With 74 beds and more than 150 children suffering from fever and food poisoning, diarrhoea and severe cold, the four nurses on duty declared they “did not have time to explain everything to patients or their relatives” all the time.
Rokeya Banu, who had come from M.R. Bangur Hospital without “any referral slip” to admit her infant daughter, was left quite clueless about what she should do next and why, as nurses rushed around “without a second to spare”.
The chaos on Thursday afternoon was a grim reminder of what six-month-old Shabana and her parents, Ashraf and Naseema, would have run into on Monday, after being referred to the central Calcutta hospital by Howrah General Hospital. The Howrah hospital had, however, not informed Calcutta Medical College and Hospital about referring Shabana, as is the oft-neglected medical norm.
Nothing has changed in the chaos that is the paediatric ward of Medical College 72 hours after the death of little Shabana, even as the inquiry into the tragedy goes on. The hospital authorities declared they were trying to gauge the level of “commitment shown by doctors in trying to persuade Ashraf and Naseema” to get their daughter admitted.

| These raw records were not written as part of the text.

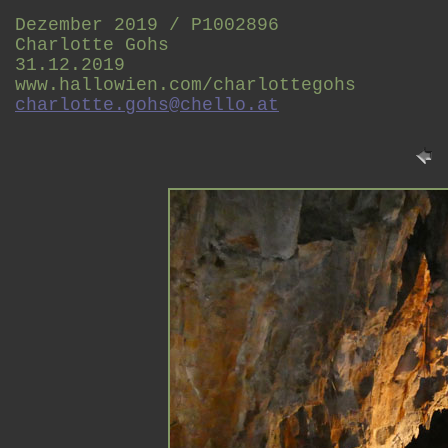
Dezember 2019 / P1002896
Charlotte Gohs
31.12.2019
www.hallowien.com/charlottegohs
charlotte.gohs@chello.at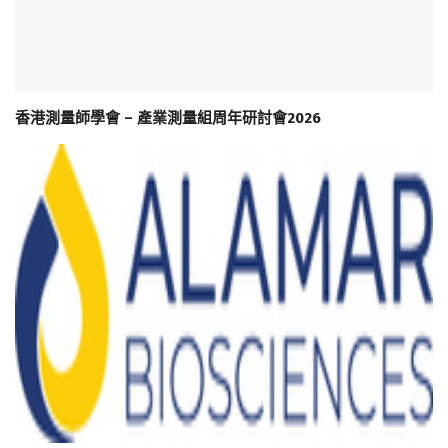
香港測量師學會 – 產業測量組周年研討會2026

“We will find out the effort made by the doctors in clearly explaining the situation, the seriousness of her ailment and the probable consequences,” said deputy superintendent A.N. Biswas. A three-member committee under medical superintendent Santanu Tripathy has been given a week to submit its report.
Director of medical education C.R. Maity said on Thursday that “a patient like Shabana must first be resuscitated before the question of referral or money for treatment arises… The effort from the entire medical staff must be 100 per cent.”